T.H: Parce que l'économie est partout autour de nous, que ce soit dans les embouteillages, ou dans le prix des objets que nous achetons. Toute notre société est liée à l'économie, nous vivons dans une ère économique. Si vous voulez comprendre quoi que ce soit dans notre monde, vous vous devez de comprendre l'économie. Et vous allez découvrir des choses surprenantes.

> Quelle est la première chose que je dois faire pour cela?

T.H: Tout d'abord, si vous avez une leçon économique à retenir c'est que tout a un coût. Tout ce que vous, moi ou le gouvernement faisons. Ce coût n'est pas forcément de l'argent, cela peut être votre concentration ou votre temps. Et aussi longtemps que vous n'avez pas en tête les autres options, vous ne pouvez pas évaluer les bénéfices et les coûts d'une décision. C'est donc la leçon d'économie la plus importante: tout a un coût.

> Est-ce que nous sommes tous des économistes sans le savoir?

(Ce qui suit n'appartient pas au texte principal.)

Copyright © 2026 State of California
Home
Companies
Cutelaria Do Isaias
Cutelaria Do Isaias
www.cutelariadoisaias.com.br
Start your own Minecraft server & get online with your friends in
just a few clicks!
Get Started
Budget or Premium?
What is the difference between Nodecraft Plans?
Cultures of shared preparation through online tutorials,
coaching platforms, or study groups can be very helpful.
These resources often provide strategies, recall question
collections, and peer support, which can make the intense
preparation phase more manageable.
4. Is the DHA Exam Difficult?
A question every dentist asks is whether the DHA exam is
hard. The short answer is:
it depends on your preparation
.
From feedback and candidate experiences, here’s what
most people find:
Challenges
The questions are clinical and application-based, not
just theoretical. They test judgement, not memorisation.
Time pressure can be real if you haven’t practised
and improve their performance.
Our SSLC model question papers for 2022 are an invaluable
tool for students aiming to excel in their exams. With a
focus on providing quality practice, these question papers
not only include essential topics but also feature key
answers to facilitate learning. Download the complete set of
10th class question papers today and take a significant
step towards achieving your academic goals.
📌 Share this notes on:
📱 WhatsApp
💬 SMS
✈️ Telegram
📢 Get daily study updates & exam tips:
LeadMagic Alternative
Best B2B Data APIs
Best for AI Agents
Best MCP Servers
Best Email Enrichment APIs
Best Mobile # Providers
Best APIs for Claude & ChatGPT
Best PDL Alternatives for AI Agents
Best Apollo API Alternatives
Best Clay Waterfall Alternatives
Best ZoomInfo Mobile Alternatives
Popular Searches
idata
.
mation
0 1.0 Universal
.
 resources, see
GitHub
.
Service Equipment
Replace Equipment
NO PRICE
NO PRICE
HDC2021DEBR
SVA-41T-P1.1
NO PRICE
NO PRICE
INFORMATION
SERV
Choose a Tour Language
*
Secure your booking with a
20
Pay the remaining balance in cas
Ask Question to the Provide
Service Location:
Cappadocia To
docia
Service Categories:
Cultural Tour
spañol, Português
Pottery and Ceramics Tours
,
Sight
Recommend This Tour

T.H: Tout dépend du contexte. Il y a des décisions que les gens prennent et qui font intuitivement d'eux des économistes. Dans d'autres cas, ces décisions les desservent. Paradoxalement c'est lorsque nous prenons des décisions liées aux émotions que nous avons de bonnes intuitions d'un point de vue économique. Nous arrivons à déterminer aisément les coûts et les bénéfices notamment quand nous choisissons les personnes avec lesquelles nous voulons avoir une relation, ou lorsque nous voulons nous installer avec notre partenaire. Mais pour les sujets financiers (retraite, assurance) la décision devient abstraite et beaucoup de gens essayent de nous tromper. Nous faisons alors de terribles erreurs. Ainsi si vous voulez comprendre nos choix financiers, vous devez parler à un psychologue, mais si vous voulez comprendre nos vies amoureuses, vous feriez bien de consulter un économiste!

> Vous semble-t-il moins facile d'intéresser les Français à l'économie que les Américains ou les Anglais?

T.H: Je ne parle évidemment pas tous les jours aux Français mais j'ai l'impression que l'économie reste un sujet très important en France. Vous en parlez énormément. Peut-être les Français ont-ils une culture différente. Peut-être pensent-ils différemment l'économie. Mais ils prennent ce sujet très au sérieux. J'ai ainsi espoir qu'ils soient très intéressés par ce que j'ai à dire (il sourit).

> Que pensez-vous actuellement de l'économie tricolore?

T.H: L'économie française donne en quelque sorte une leçon aux théories qui prônent une économie extrêmement dérégulée et qui disent "moins le gouvernement est fort, mieux ça vaut". Vous regardez la France et vous voyez que les dépenses de l'État représentent 57% de l'économie. C'est énorme! Mais est-ce que l'économie française tourne? Clairement oui. Le PIB par habitant est à peu près le même qu'en Allemagne, au Royaume-Uni ou aux États-Unis. Ainsi, les théories qui nous disent que l'économie va s'effondrer si le poids de l'État est trop important sont clairement fausses.

> Est-ce que quelque chose vous fait rire dans notre économie?

T.H: Comme beaucoup d'Anglais, ce sont les grèves. Et, dernièrement, de voir les agriculteurs français bloquer leurs homologues espagnols à la frontière pour les empêcher d'exporter du vin bon marché. C'est incroyable! Vous vous dites 'mais le consommateur français a bien le droit d'acheter du vin espagnol s'il le veut, non?'. Mais j'imagine que si vous deviez rire de quelque chose concernant notre économie, cela aurait un rapport avec notre nourriture (il sourit).